When we think of the term innovation, we might think of things that are “new and improved,” or represent “a breakthrough” in technology or thinking. It all sounds like a bad advertisement on talk radio: “New and improved! A breakthrough in technology! Call in the next 30 seconds and we’ll add a second for half price!”
In many cases the breakthrough turns out to be a minor tweak of an existing product, and the innovation is actually in the OTT marketing of it. (OTT is, in and of itself, an innovation in communication technology!) From this perspective, innovation appears to be more about getting people to buy things they may or may not need than improving lives or advancing humanity toward a more positive future.
Fortunately, there are other perspectives on innovation, one of which is about doing something better. For example, coming up with a medical diagnosis technique that is less invasive for patients by using medical imaging rather than exploratory surgery. While the imaging technology would have a high up front cost, a hospital would save money over time by scheduling fewer and fewer costly surgeries. Win-Win.
Ironically, many innovations that improve some people’s lives result in a net loss of jobs by replacing other human beings with machines. While the example of replacing surgeons with MRIs and CT scans is a poor one, I recall another innovation from my childhood on the outskirts of Detroit when robotic arms began replacing auto workers and causing high unemployment in the Motor City. The next innovation by General Motors was to close plants in Detroit, Pontiac and Flint, Michigan and open plants in Mexico.

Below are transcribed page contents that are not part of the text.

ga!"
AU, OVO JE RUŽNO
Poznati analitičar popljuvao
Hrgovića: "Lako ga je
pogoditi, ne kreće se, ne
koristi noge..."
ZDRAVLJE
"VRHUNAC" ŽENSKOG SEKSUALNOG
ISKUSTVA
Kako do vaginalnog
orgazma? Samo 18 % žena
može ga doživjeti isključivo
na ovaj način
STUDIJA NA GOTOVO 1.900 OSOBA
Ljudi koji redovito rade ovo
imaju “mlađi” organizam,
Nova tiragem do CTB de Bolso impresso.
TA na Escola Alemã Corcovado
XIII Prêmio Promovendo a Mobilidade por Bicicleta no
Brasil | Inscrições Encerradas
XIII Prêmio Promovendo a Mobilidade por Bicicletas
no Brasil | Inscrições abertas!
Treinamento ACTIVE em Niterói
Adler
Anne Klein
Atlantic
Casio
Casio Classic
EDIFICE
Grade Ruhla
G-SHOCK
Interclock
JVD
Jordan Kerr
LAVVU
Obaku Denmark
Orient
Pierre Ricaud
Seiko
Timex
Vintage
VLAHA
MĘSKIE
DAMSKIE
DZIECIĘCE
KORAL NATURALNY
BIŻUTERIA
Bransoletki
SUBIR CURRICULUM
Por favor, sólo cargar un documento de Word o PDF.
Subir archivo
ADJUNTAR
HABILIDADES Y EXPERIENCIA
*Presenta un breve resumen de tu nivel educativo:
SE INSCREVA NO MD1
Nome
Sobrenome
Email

This type of innovation often enriches the innovators but impoverishes many others, and adds to the large and widening wealth gap by increasing income inequality. False narratives from self-proclaimed “Job Creators” have been proven wrong by objective analysis, but the narratives remain among the hard right just as Trickle Down Economics is still embraced despite no robust research ever confirming this weak economic theory actually works.

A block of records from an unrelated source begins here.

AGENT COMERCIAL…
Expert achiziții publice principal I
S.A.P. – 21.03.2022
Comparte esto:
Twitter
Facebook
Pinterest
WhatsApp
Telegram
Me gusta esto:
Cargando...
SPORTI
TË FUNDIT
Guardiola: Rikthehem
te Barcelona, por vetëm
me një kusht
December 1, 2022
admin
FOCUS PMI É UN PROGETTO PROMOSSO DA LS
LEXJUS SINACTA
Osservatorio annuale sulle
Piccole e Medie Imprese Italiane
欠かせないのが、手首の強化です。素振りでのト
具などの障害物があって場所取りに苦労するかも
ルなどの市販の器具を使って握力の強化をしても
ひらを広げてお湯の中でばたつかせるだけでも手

This all begs the question: What type of innovation actually creates jobs and keeps dollars circulating in the local economy?

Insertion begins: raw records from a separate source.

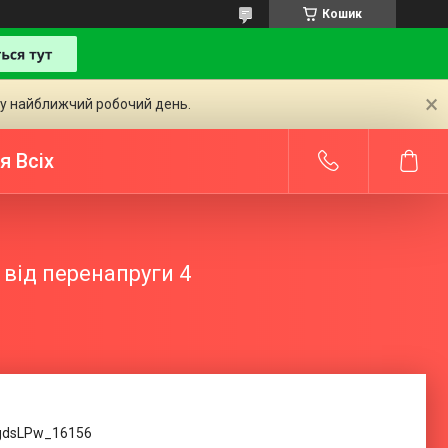
Кошик
 у найближчий робочий день.
я Всіх
від перенапруги 4
gdsLPw_16156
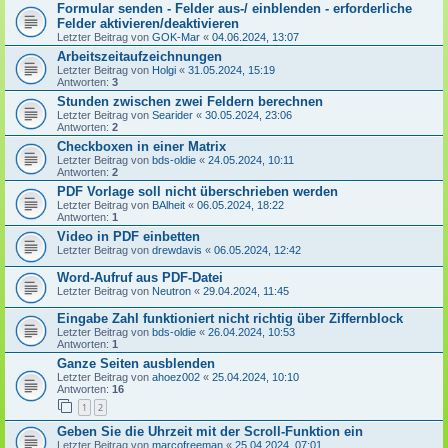
Formular senden - Felder aus-/ einblenden - erforderliche
Felder aktivieren/deaktivieren
Letzter Beitrag von
GOK-Mar
«
04.06.2024, 13:07
Arbeitszeitaufzeichnungen
Letzter Beitrag von
Holgi
«
31.05.2024, 15:19
Antworten:
3
Stunden zwischen zwei Feldern berechnen
Letzter Beitrag von
Searider
«
30.05.2024, 23:06
Antworten:
2
Checkboxen in einer Matrix
Letzter Beitrag von
bds-oldie
«
24.05.2024, 10:11
Antworten:
2
PDF Vorlage soll nicht überschrieben werden
Letzter Beitrag von
BAlheit
«
06.05.2024, 18:22
Antworten:
1
Video in PDF einbetten
Letzter Beitrag von
drewdavis
«
06.05.2024, 12:42
Word-Aufruf aus PDF-Datei
Letzter Beitrag von
Neutron
«
29.04.2024, 11:45
Eingabe Zahl funktioniert nicht richtig über Ziffernblock
Letzter Beitrag von
bds-oldie
«
26.04.2024, 10:53
Antworten:
1
Ganze Seiten ausblenden
Letzter Beitrag von
ahoez002
«
25.04.2024, 10:10
Antworten:
16
1
2
Geben Sie die Uhrzeit mit der Scroll-Funktion ein
Letzter Beitrag von
marcofreeman
«
25.04.2024, 07:01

I’m sure that Chronicle readers may come up with a few, but of those, which would actually lead to net job creation rather than simply employing six people in a new way only to un-employ eight people in an old way? Don’t get me wrong, I am all for creating jobs in Whanganui even if it means jobs lost in other centres. It’s just that we need to look at innovation from a holistic perspective if we want to be honest about it.
From a holistic perspective, I cannot think of a better innovation than the Eco Design Advisor Service offered by the councils of Auckland, Hamilton, Kapiti Coast, the Hutt Valley, Nelson, Invercargill and Palmerston North.
The service helps owners and renters make their homes warmer, dryer and more energy efficient. The service offers independent, expert one-on-one advice free of charge to all residents. It was created by the Building Research Association of New Zealand (BRANZ) to inform and empower anyone who lives inside of a dwelling to make the best decisions regarding energy performance, comfort, water conservation and materials. It is not hard to see how this service would help create jobs in these communities and keep dollars circulating locally.
Innovative, eh? Seems others agree. The Eco Design Advisor Service was recognised in April with the Carter Holt Harvey Innovator of the Year Award from the Building Officials Institute of New Zealand (BOINZ). Two more councils are looking at adding the programme as it goes from strength to strength.
New! Improved! A breakthrough! Act now!